What is being asked -> Reproduce every line of the listing below word for word, but leave out the pictures.

[Stored items]

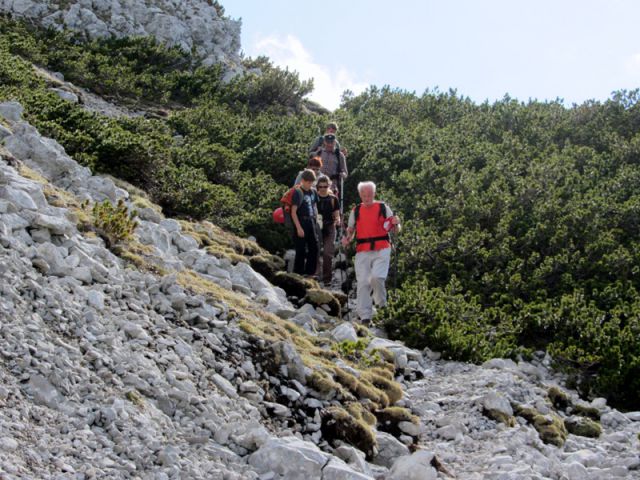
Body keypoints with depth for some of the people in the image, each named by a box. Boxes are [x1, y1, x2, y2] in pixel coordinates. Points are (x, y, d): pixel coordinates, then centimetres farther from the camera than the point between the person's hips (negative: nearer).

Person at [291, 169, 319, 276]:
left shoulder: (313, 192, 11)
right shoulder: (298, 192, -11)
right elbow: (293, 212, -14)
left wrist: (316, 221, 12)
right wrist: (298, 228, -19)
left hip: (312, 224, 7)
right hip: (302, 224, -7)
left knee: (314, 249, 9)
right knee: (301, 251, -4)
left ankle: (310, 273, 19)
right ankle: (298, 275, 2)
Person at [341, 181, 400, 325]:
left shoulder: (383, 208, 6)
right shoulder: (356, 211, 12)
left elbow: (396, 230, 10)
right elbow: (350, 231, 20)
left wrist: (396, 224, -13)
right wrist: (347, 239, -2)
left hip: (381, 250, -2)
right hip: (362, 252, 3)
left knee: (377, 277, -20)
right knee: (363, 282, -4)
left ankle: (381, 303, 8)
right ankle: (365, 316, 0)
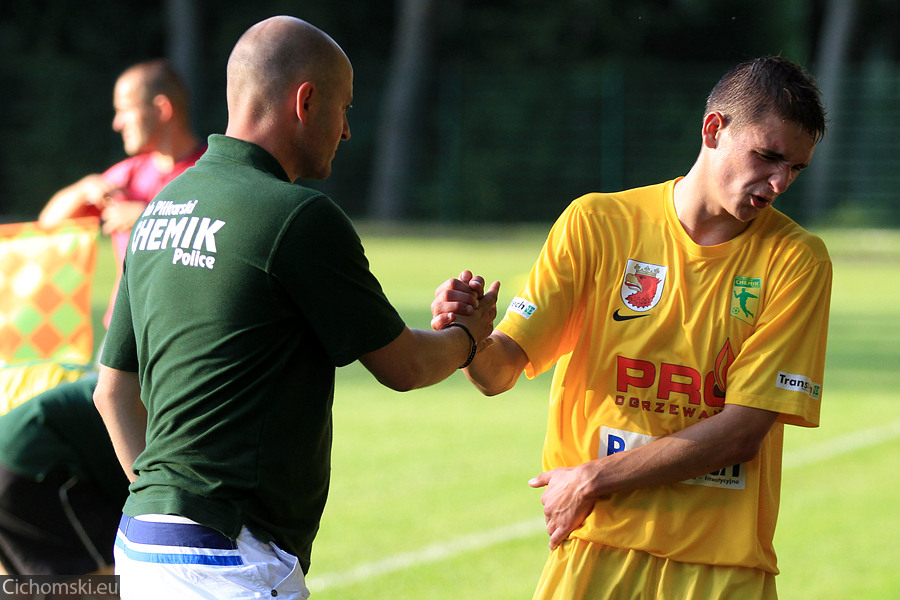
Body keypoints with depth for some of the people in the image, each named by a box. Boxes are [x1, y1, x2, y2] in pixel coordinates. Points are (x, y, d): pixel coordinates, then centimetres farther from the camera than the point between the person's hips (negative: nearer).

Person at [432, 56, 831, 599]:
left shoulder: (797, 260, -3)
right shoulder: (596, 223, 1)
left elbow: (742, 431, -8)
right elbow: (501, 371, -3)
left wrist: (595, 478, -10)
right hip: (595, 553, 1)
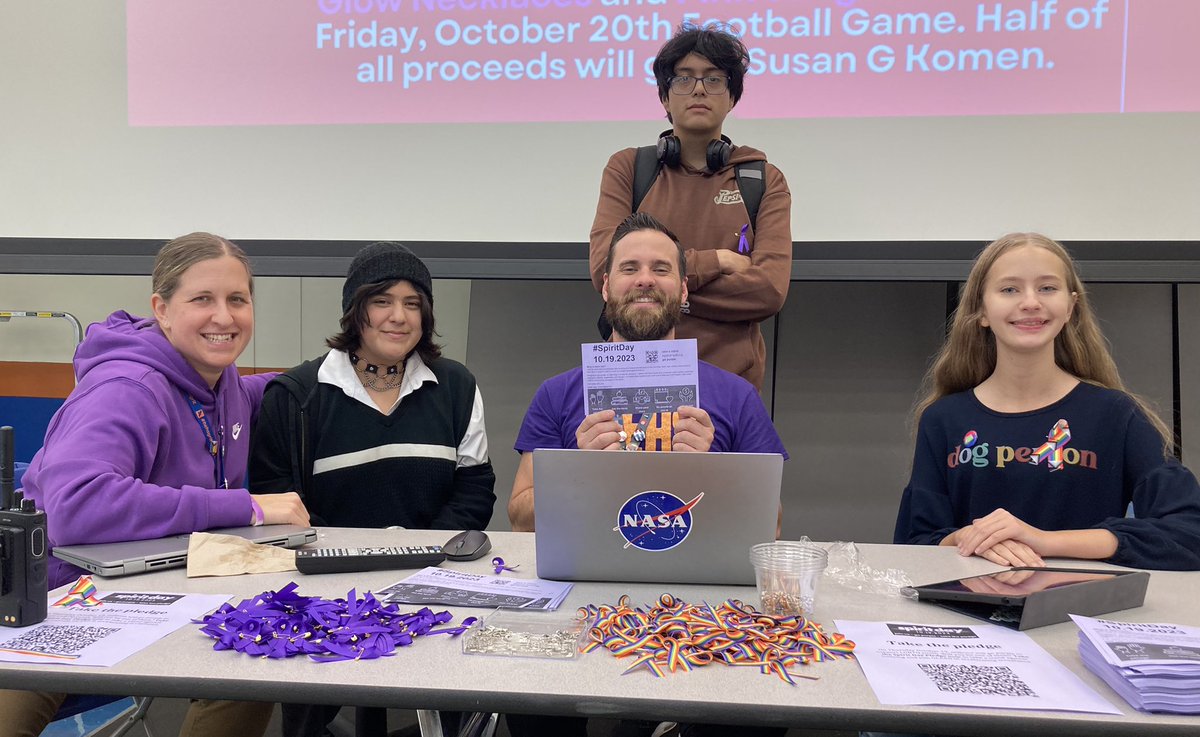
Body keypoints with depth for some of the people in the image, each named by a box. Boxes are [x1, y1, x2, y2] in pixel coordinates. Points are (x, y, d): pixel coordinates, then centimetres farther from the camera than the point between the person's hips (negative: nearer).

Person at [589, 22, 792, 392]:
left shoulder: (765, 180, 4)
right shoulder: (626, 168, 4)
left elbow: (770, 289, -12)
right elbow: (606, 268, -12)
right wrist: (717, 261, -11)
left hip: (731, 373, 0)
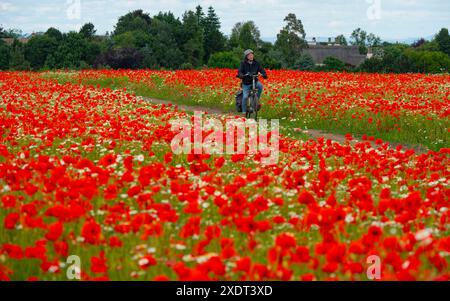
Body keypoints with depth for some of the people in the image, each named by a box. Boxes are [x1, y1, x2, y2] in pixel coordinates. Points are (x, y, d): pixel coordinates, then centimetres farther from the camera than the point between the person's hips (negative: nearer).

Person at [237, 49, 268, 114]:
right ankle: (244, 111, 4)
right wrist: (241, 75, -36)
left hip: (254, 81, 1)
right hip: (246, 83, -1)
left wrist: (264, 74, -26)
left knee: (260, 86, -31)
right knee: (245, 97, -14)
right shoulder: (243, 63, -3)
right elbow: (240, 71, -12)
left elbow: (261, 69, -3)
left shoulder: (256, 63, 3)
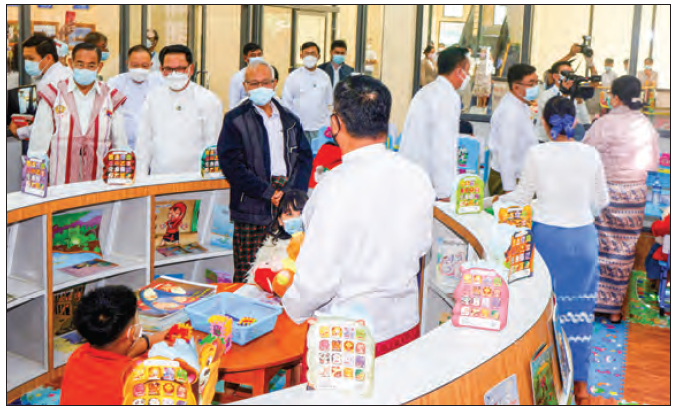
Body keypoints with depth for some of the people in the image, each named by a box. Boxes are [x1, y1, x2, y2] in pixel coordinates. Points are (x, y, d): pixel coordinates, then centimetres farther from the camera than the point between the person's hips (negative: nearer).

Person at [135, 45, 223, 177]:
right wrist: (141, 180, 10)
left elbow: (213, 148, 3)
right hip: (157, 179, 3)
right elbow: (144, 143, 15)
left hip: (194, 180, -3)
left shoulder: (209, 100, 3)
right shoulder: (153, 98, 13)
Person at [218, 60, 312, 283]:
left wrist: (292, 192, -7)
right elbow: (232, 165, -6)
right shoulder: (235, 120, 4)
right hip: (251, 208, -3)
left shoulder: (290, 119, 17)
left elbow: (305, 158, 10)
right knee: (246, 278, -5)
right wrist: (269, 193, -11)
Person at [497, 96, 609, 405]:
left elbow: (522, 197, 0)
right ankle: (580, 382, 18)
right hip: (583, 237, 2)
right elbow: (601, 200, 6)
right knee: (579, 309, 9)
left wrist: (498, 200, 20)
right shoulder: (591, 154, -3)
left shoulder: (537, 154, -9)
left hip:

Exercise solution ->
Body keypoints with depth for some of the people in the image, each named by a box. Boxes are [x1, y1, x2, y2] in pixel coordinates. Points are (x, y, d): pixel coordinates, then centimetres farther from the camera than the point between the person's hips (negative: nearer).

Person at [291, 169, 319, 276]:
left shoulder: (313, 192, 11)
right shoulder: (298, 192, -11)
right elbow: (293, 212, -14)
left wrist: (316, 221, 12)
right wrist: (298, 228, -19)
left hip: (312, 224, 7)
right hip: (302, 224, -7)
left knee: (314, 249, 9)
right knee: (301, 251, -4)
left ankle: (310, 273, 19)
right ankle: (298, 275, 2)
Person at [341, 181, 400, 325]:
left shoulder: (383, 208, 6)
right shoulder: (356, 211, 12)
left elbow: (396, 230, 10)
right elbow: (350, 231, 20)
left wrist: (396, 224, -13)
right wrist: (347, 239, -2)
left hip: (381, 250, -2)
right hip: (362, 252, 3)
left knee: (377, 277, -20)
right knee: (363, 282, -4)
left ankle: (381, 303, 8)
right ankle: (365, 316, 0)
Body keypoints with depth for some of the people in the image, each named by a box. Boxes are [x1, y1, x2, y2] in pixel coordinates. Points are (x, y, d): pixel coordinates, then centimetres farther from the camera than the point between the person's hips (negative: nearer).

Person at [432, 56, 831, 599]:
left shoulder: (797, 260, -3)
right shoulder: (596, 223, 1)
left elbow: (742, 431, -8)
right elbow: (501, 371, -3)
left wrist: (595, 478, -10)
right hip: (595, 553, 1)
Body keypoints with depth for some of the people in the image, each named by a box. Boxes are [x1, y1, x2, y2] in pixel coordinates. Points are (x, y, d): pixel coordinates, then centimetres farther from the camera than the point between the person's hips (negative: nearer).

Person at [589, 22, 792, 392]:
left shoulder: (765, 180, 4)
right shoulder: (626, 168, 4)
left elbow: (770, 289, -12)
right elbow: (606, 268, -12)
right wrist: (717, 261, -11)
left hip: (731, 373, 0)
Body keypoints with depth for some of the people in the image, each named by a box. Boxes are [x1, y1, x2, y2] in pixel coordinates. Points are (x, y, d): pixel coordinates, then centimetres farther from the camera than the point between the person's hips (negative: nearer).

Person at [237, 49, 268, 114]:
right ankle: (244, 111, 4)
right wrist: (241, 75, -36)
left hip: (254, 81, 1)
right hip: (246, 83, -1)
left wrist: (264, 74, -26)
left knee: (260, 86, -31)
right knee: (245, 97, -14)
right shoulder: (243, 63, -3)
right elbow: (240, 71, -12)
left elbow: (261, 69, -3)
left shoulder: (256, 63, 3)
Body keypoints with depth for some of the people in the image, each named by a box. Boxes are [x1, y1, x2, y2] in pixel coordinates. Points are (x, y, d): pixel coordinates, then centimetres farther from the camera than the point between the person's hips (negative: nearer).

Person at [135, 45, 223, 177]:
right wrist: (141, 180, 10)
left elbow: (213, 148, 3)
right hip: (157, 179, 3)
right elbow: (144, 143, 15)
left hip: (194, 180, -3)
left shoulder: (209, 100, 3)
right shoulder: (153, 98, 13)
Person at [218, 60, 312, 283]:
left wrist: (292, 192, -7)
right elbow: (232, 165, -6)
right shoulder: (235, 120, 4)
right hip: (251, 208, -3)
left shoulder: (290, 119, 17)
left elbow: (305, 158, 10)
right knee: (246, 278, -5)
right wrist: (269, 193, -11)
Person at [497, 96, 609, 405]:
left elbow: (522, 197, 0)
right ankle: (580, 382, 18)
right hip: (583, 237, 2)
right elbow: (601, 200, 6)
right knee: (579, 309, 9)
left wrist: (498, 200, 20)
right shoulder: (591, 154, -3)
left shoulder: (537, 154, -9)
left hip:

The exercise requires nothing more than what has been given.